Der lange Weg zum GEG
Nun ist es wieder nicht im Kabinett: Offenbar können sich die Ministerien für Bau, Wirtschaft und Umwelt nicht über das Ambitionsniveau des neuen Gebäudeenergiegesetzes (GEG) einigen. Das Umweltministerium ist nicht damit einverstanden, dass der derzeit vorliegende Referentenentwurf den schon aktuell geltenden Standard der EnEV von 56 kWh/qm, also dem KfW-Standard 70, zum Niedrigstenergieestandard erklären und nach Brüssel melden will. Die anderen beteiligten Häuser dagegen möchten Bauherren auch in Ansehung der Wohnraumknapppheit und der steigenden Wohnkosten Zumutungen ersparen. Entsprechend zeigt sich die Bauwirtschaft mit dem Entwurf zufrieden. Umwelt- und Klimaschützer dagegen sind überzeugt, dass angesichts des hohen Anteils der Gebäudeemissionen von rund 35% die nationalen Klimaziele nur einzuhalten sind, wenn der KfW-Standard 40 maßgeblich würde, der nur noch 40 kWh/qm erlaubt.

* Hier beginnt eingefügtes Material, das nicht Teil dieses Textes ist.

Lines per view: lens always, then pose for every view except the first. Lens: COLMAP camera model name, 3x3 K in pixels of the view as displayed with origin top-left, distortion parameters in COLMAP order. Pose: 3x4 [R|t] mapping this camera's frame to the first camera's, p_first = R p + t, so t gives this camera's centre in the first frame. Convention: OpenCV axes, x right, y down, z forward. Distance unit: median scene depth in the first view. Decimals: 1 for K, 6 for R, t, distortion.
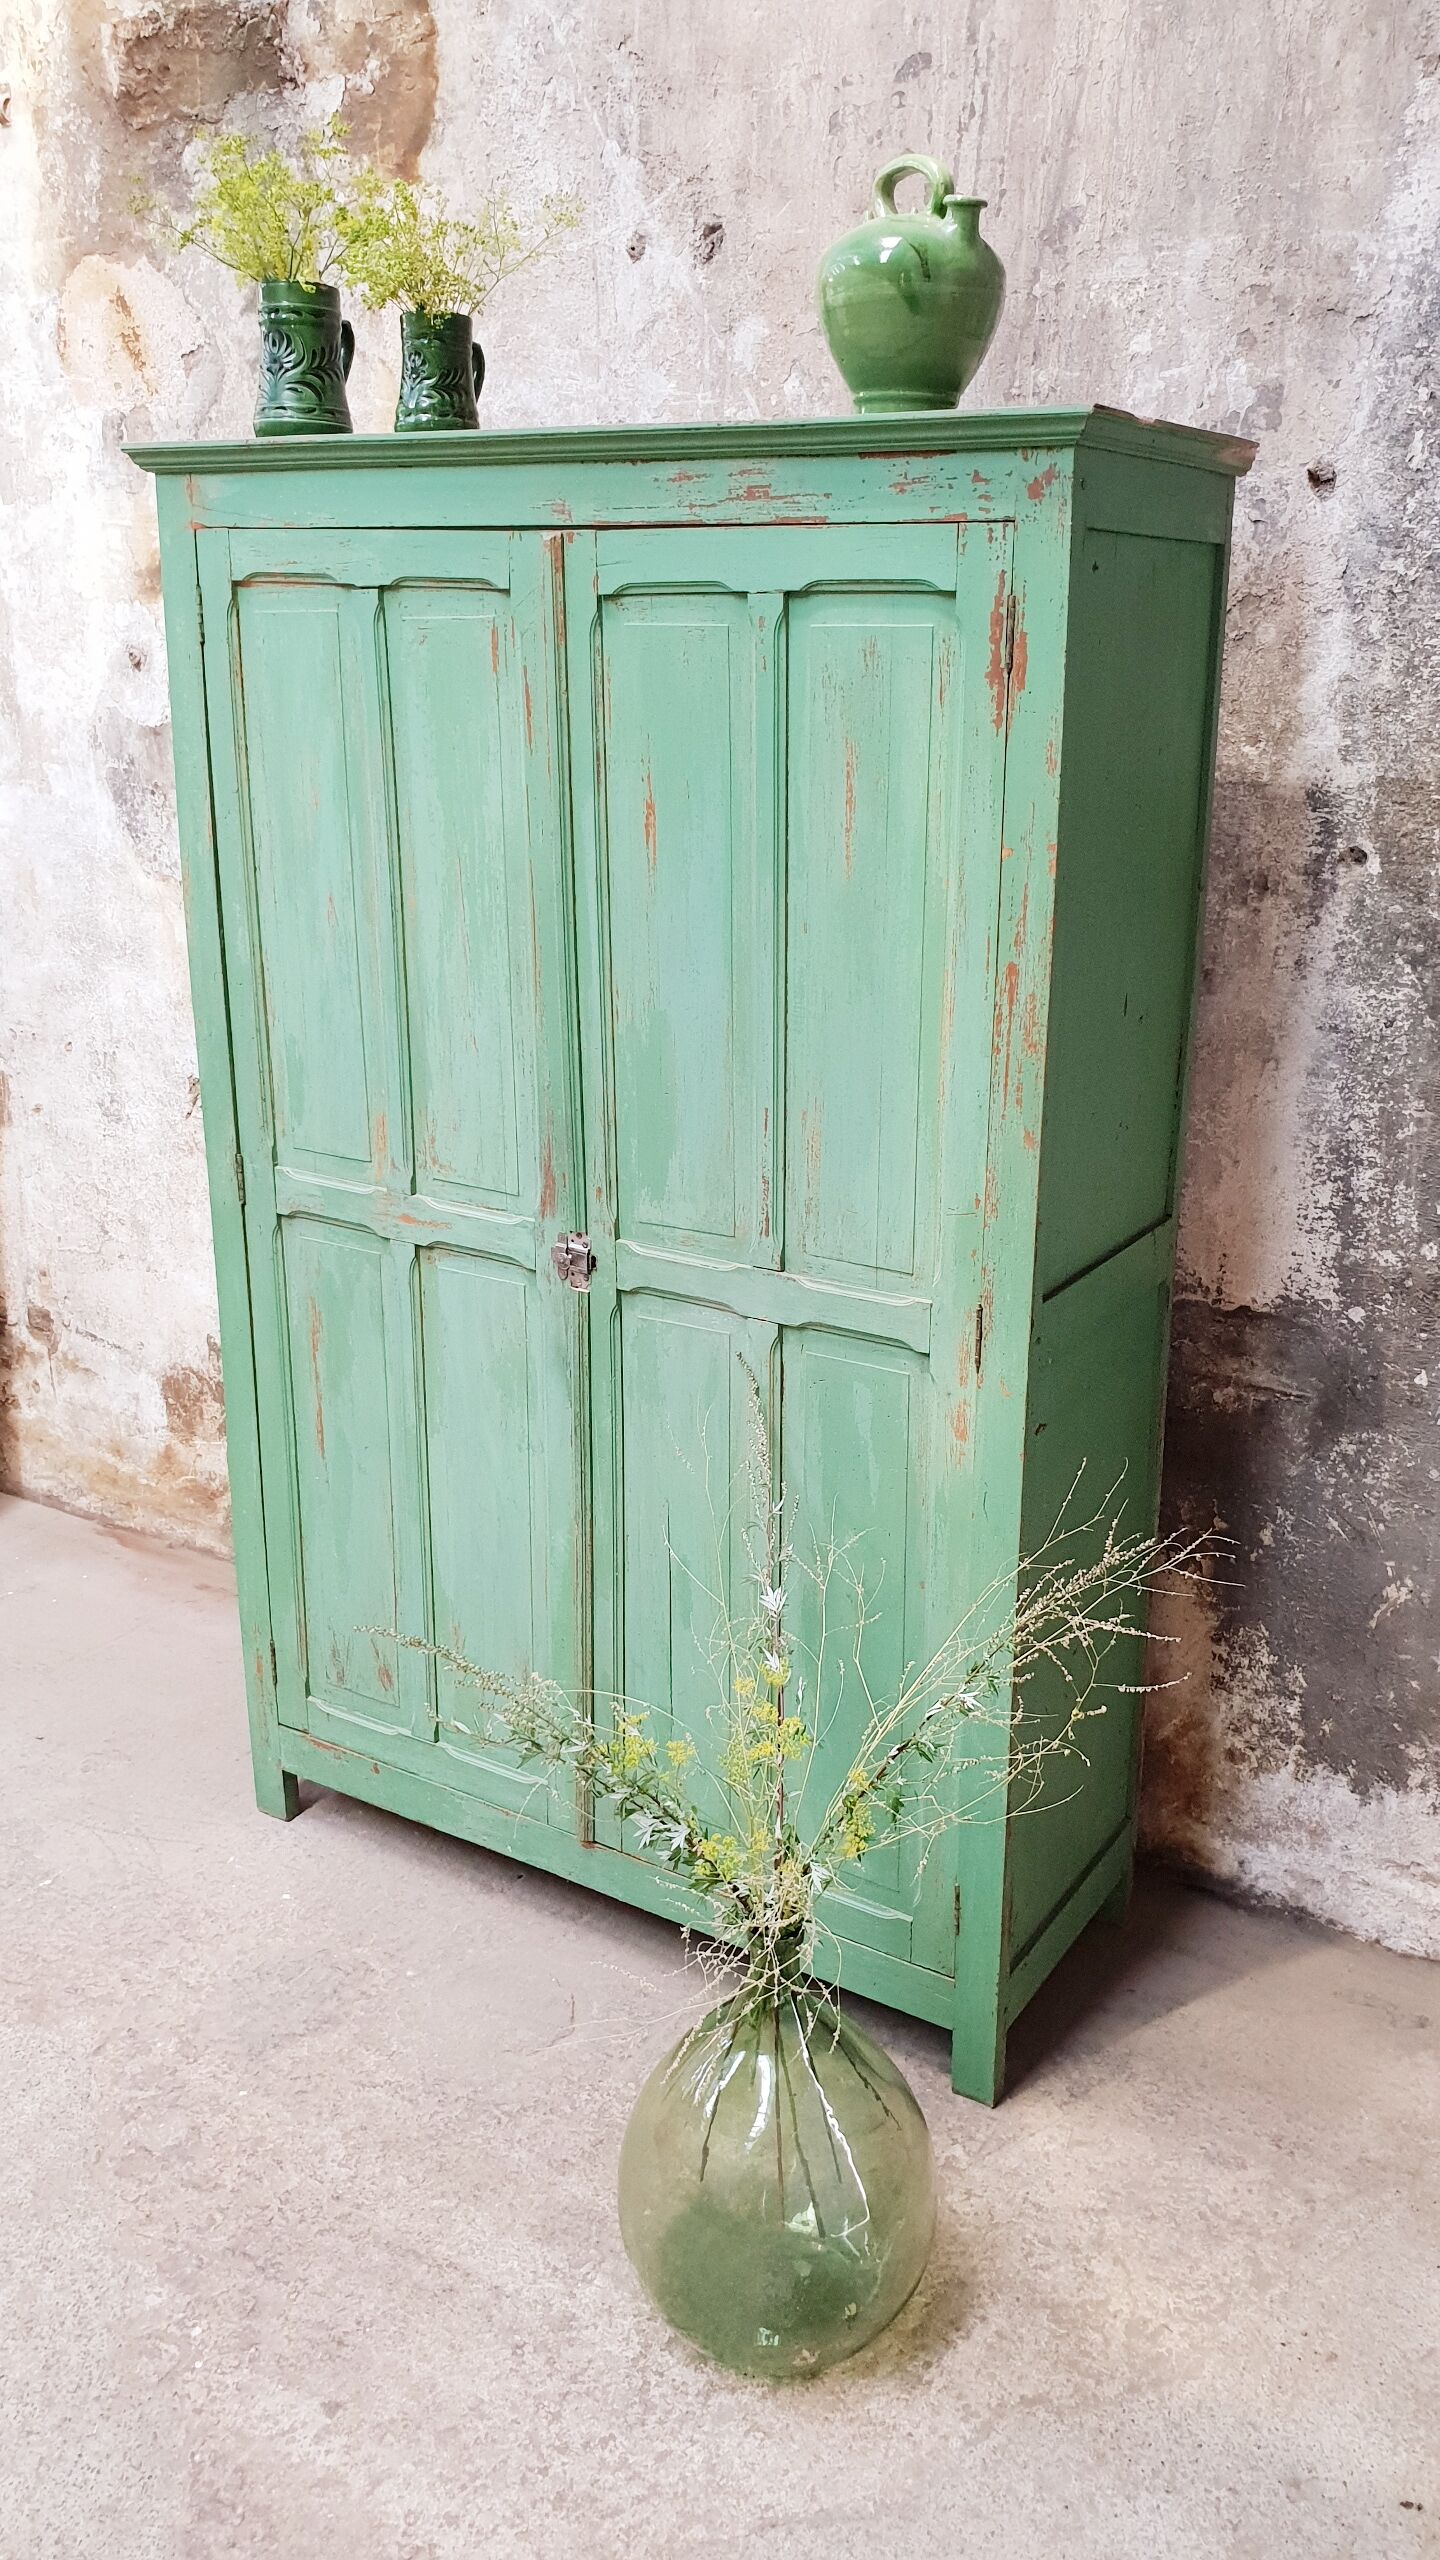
lens RADIAL K [[2010.1, 0, 753.3], [0, 2010.1, 1288.6], [0, 0, 1]] dist [0.003227, 0.013083]
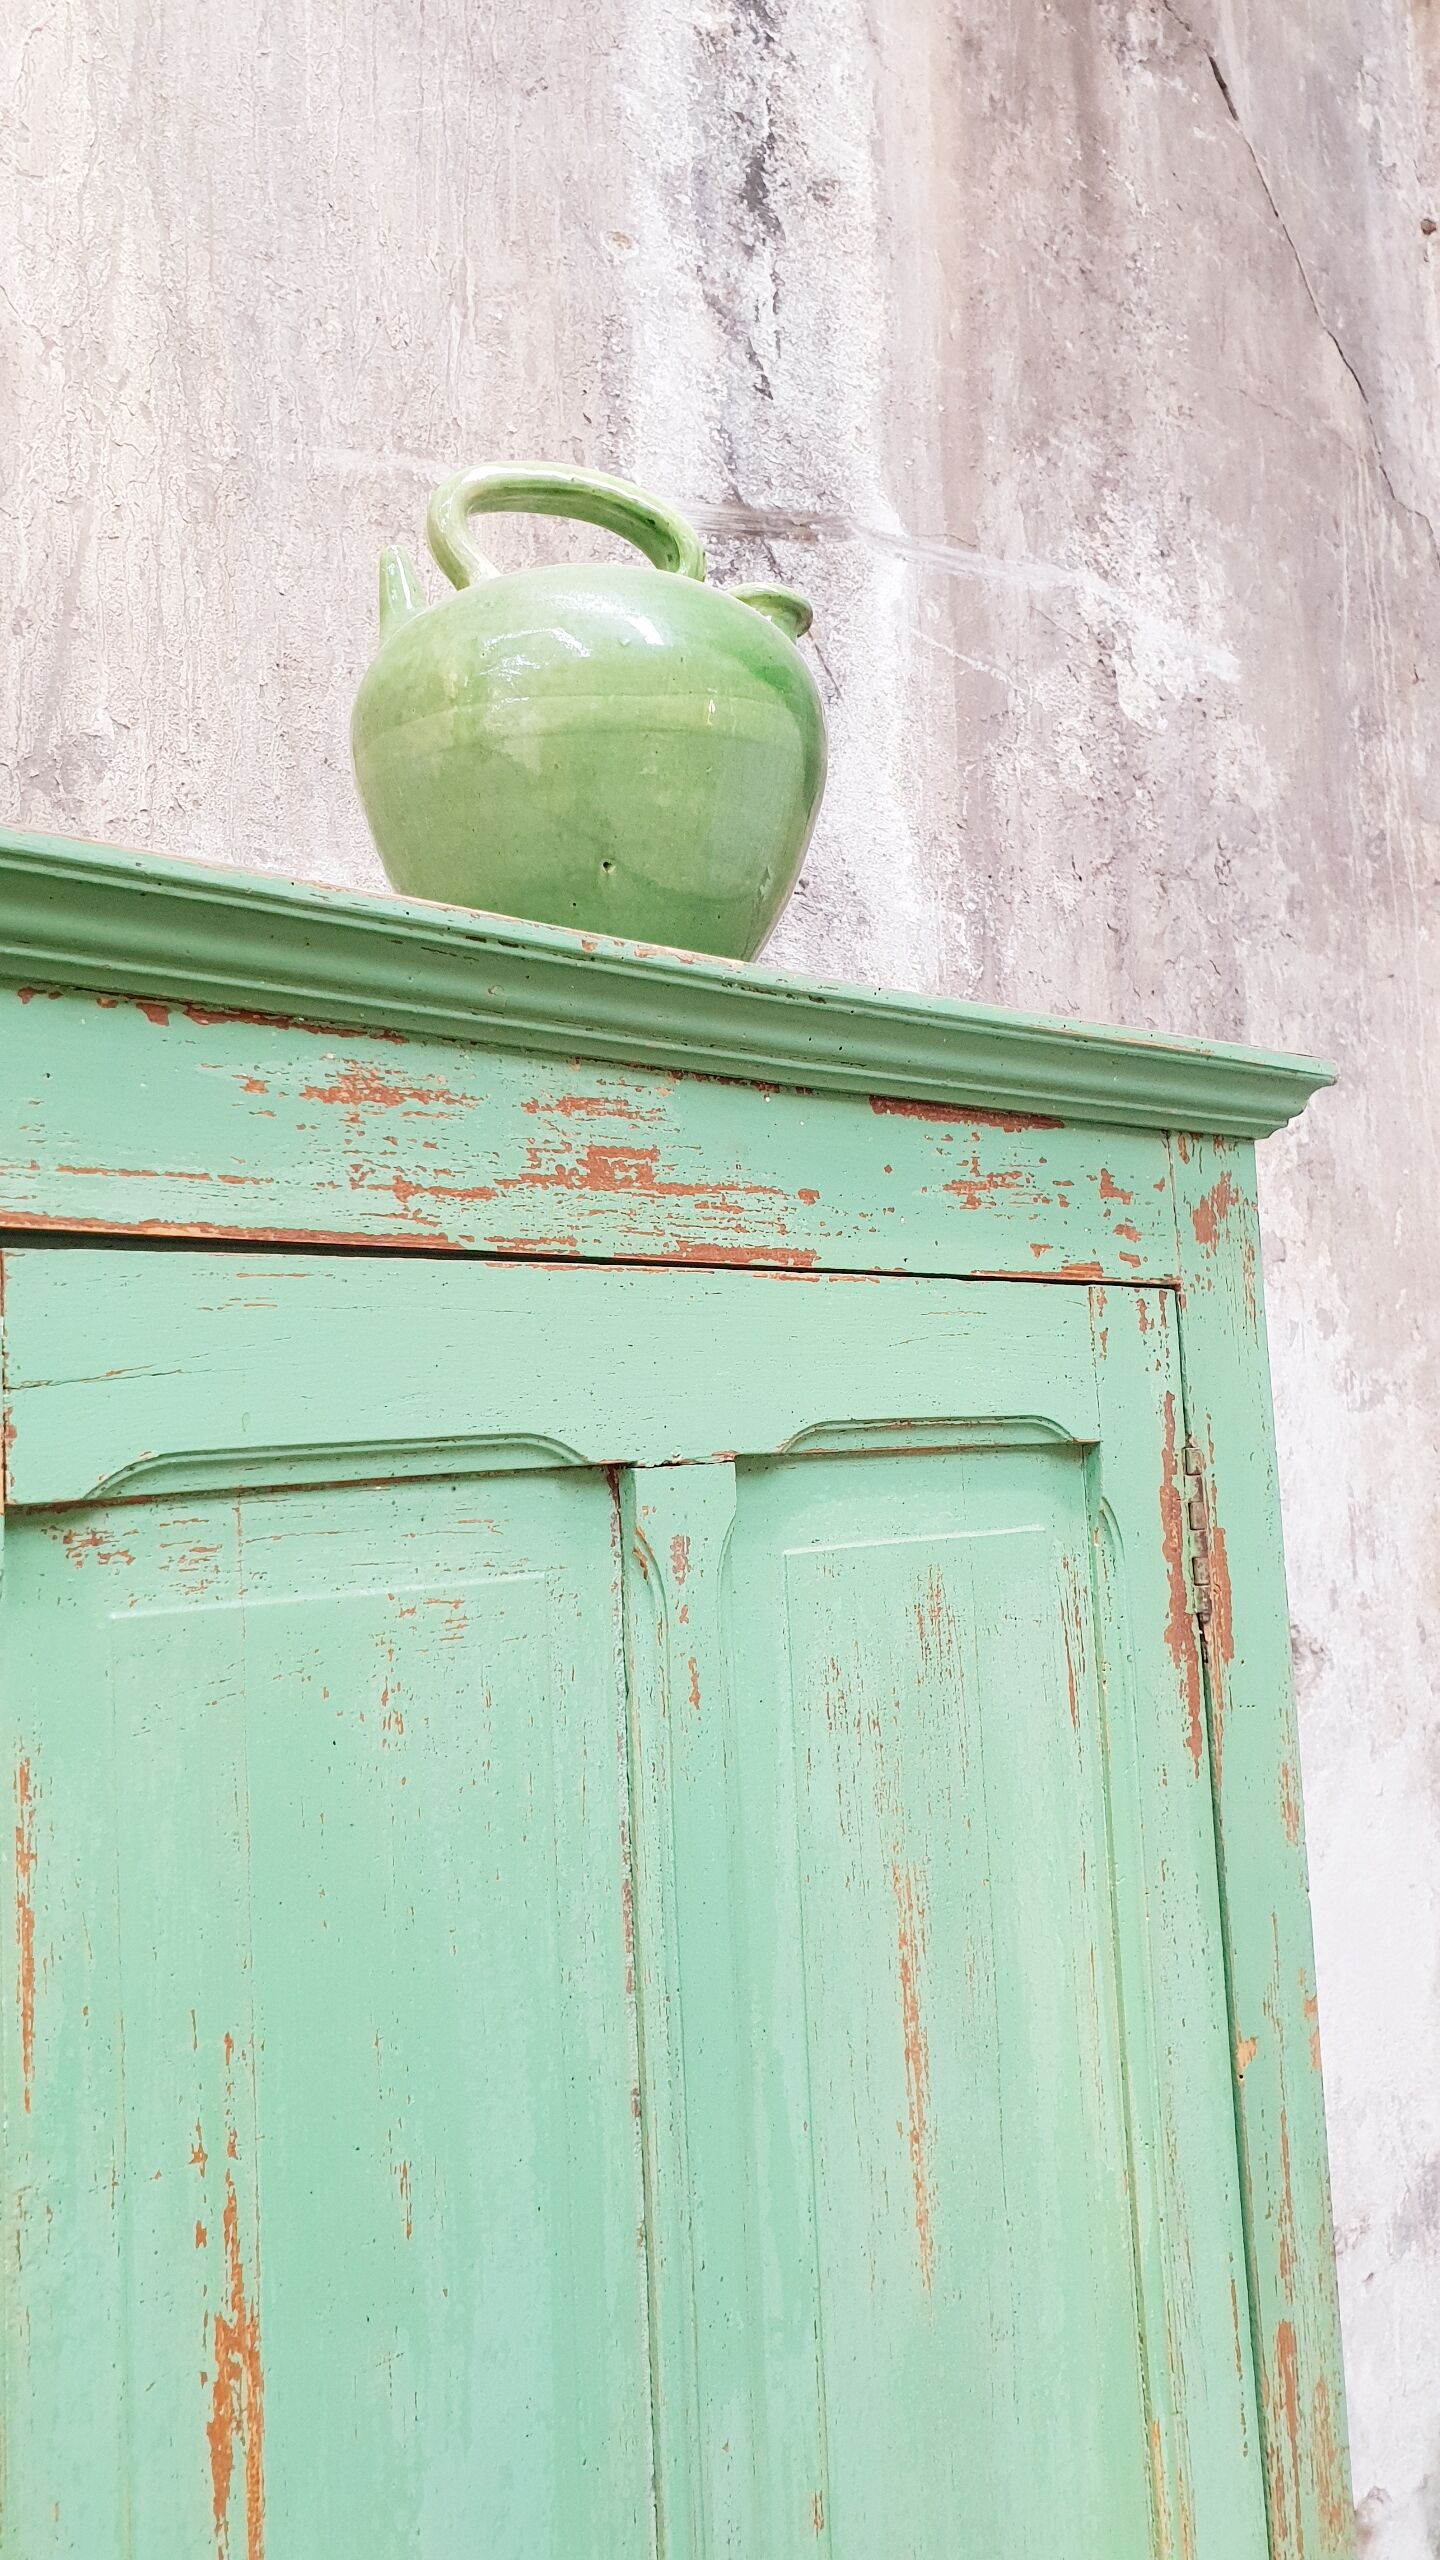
lens RADIAL K [[2010.1, 0, 764.8], [0, 2010.1, 1266.7], [0, 0, 1]] dist [0.003227, 0.013083]
pose [[0.286931, 0.072525, 0.955202, -0.240305], [0.350528, 0.920029, -0.175149, -0.263176], [-0.891516, 0.385081, 0.238563, 0.753279]]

Doch können die Deutschen dies überhaupt allein politisch entscheiden? Oder setzt die Richtlinie 2010/31/EU nicht nur eine – jetzt schon verstrichene – Frist für die Meldung nach Brüssel, sondern auch strengere qualitative Maßstäbe, als vom Referentenentwurf vorgesehen? Hier sind zumindest Zweifel an dem Optimismus des federführenden Ministeriums erlaubt, das kein Vereinbarkeitsproblem mit der Richtlinie sieht. Denn Art. 2 Nr. 2 der Richtlinie 2010/31/EU definiert das Niedrigstenergiegebäude folgendermaßen:
„ein Gebäude, das eine sehr hohe, nach Anhang I bestimmte Gesamtenergieeffizienz aufweist. Der fast bei Null liegende oder sehr geringe Energiebedarf sollte zu einem ganz wesentlichen Teil durch Energie aus erneuerbaren Quellen — einschließlich Energie aus erneuerbaren Quellen, die am Standort oder in der Nähe erzeugt wird — gedeckt werden;“
„Fast null“ klingt nun deutlich ambitionierter als der KfW-Standrad 70. Und unter „ganz wesentlichen“ Teilen versteht der allgemeine Sprachgebrauch möglicherweise mehr als den aktuellen Standard. Es darf also keineswegs als ausgeschlossen gelten, dass die Europäische Kommission auch dann, wenn die Bundesregierung den aktuellen Entwurf schnell und damit mit nur wenigen Wochen Verzögerung verabschiedet und durchs Parlament bringt, über ein Vertragsverletzungsverfahren nachdenkt.